======== DATA TO USE ========
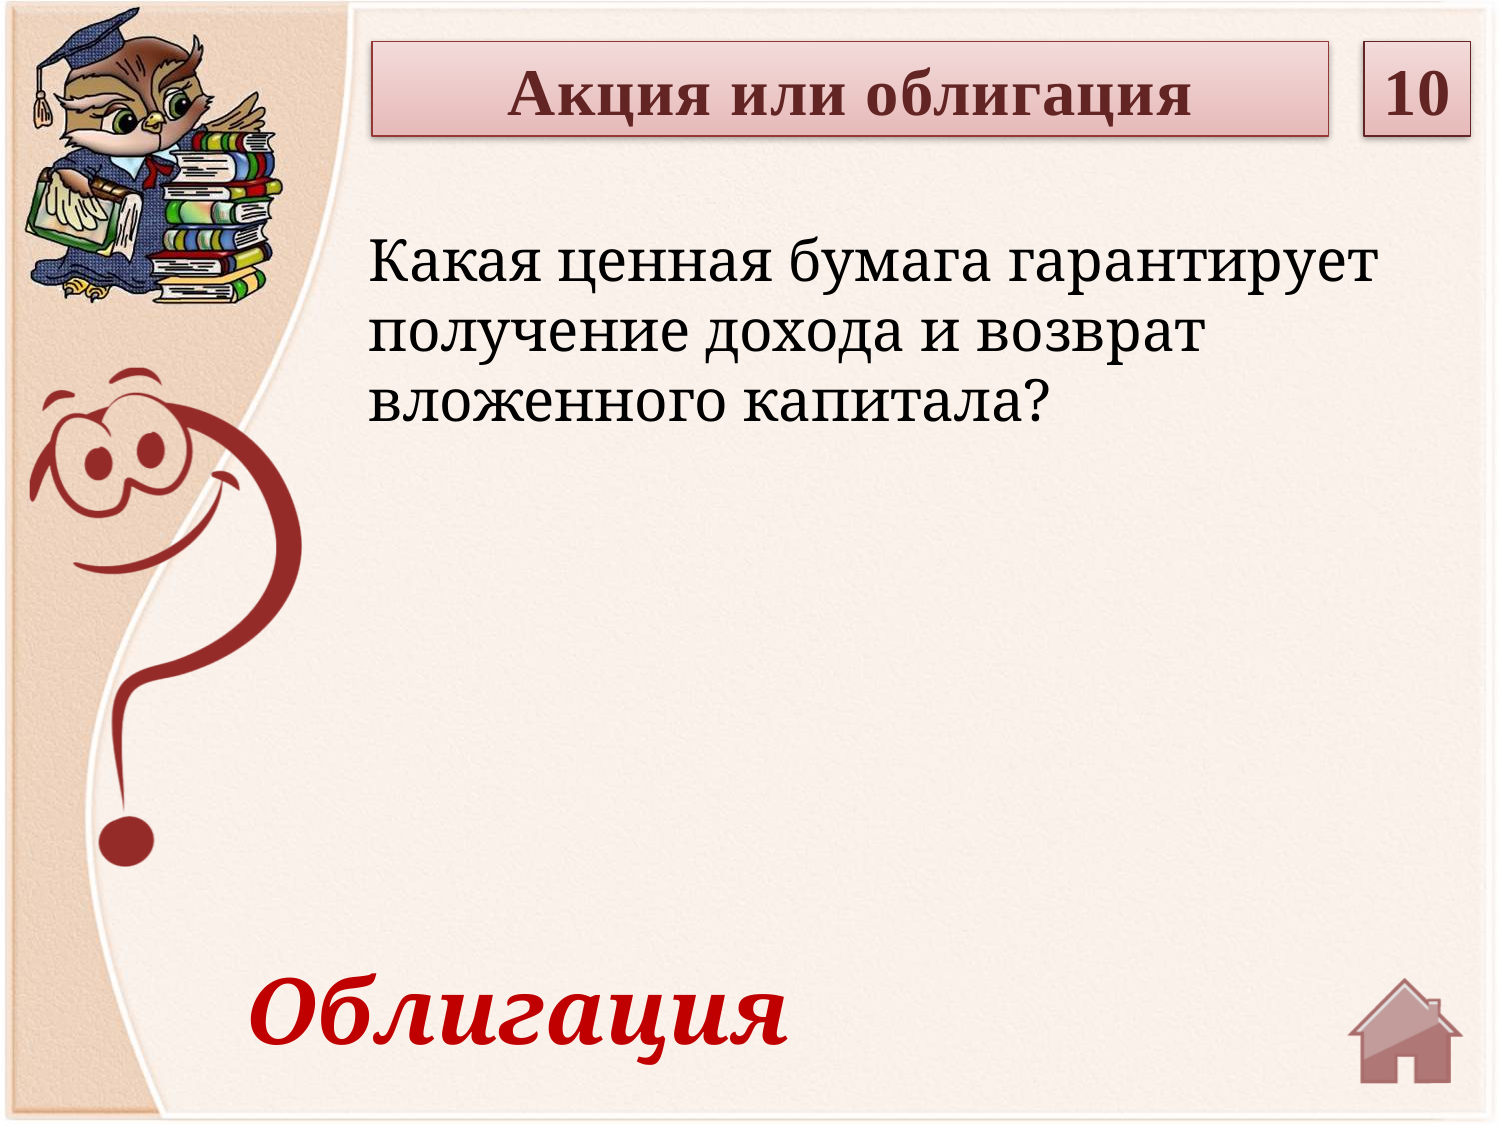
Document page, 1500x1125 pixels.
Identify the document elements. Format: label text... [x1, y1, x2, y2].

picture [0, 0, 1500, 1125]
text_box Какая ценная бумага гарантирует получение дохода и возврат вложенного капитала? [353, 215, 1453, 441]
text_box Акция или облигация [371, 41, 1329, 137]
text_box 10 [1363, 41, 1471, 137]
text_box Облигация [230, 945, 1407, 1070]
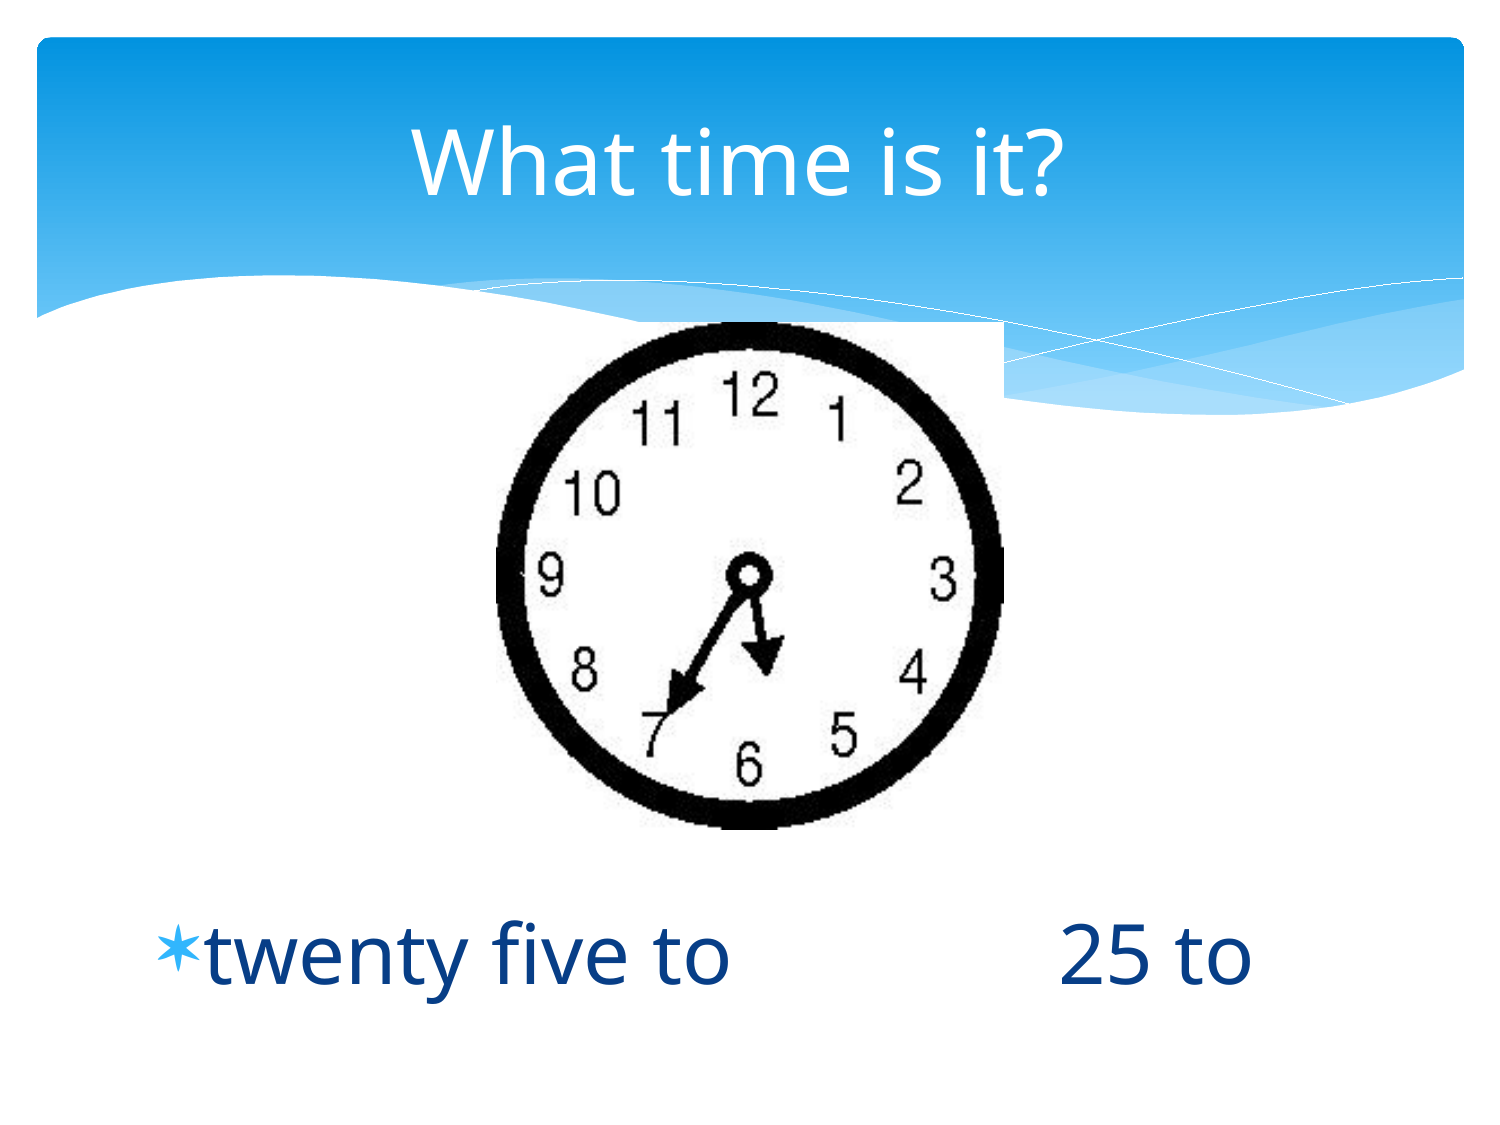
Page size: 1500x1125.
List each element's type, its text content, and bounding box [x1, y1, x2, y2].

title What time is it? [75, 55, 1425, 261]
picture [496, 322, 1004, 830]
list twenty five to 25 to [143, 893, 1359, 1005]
========
======== DATA TO USE ========
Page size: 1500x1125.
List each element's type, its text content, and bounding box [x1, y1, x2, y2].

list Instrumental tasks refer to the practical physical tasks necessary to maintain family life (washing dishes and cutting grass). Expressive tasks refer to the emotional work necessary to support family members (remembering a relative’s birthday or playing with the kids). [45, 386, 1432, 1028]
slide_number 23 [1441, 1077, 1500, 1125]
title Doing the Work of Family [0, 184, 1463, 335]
========
======== DATA TO USE ========
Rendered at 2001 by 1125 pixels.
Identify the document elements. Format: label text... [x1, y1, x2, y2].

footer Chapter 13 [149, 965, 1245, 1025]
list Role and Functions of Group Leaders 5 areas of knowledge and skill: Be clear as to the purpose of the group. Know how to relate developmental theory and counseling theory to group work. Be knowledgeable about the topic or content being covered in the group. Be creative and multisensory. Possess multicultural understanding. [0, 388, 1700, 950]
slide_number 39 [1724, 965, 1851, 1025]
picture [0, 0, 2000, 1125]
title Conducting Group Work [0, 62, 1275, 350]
========
■ **EXERCISE DESCRIPTION**: Return each line in the records that holds the string "pixels".

■ **WRITTEN RESPONSE**:
Document page, 1500x1125 pixels.
Rendered at 2001 by 1125 pixels.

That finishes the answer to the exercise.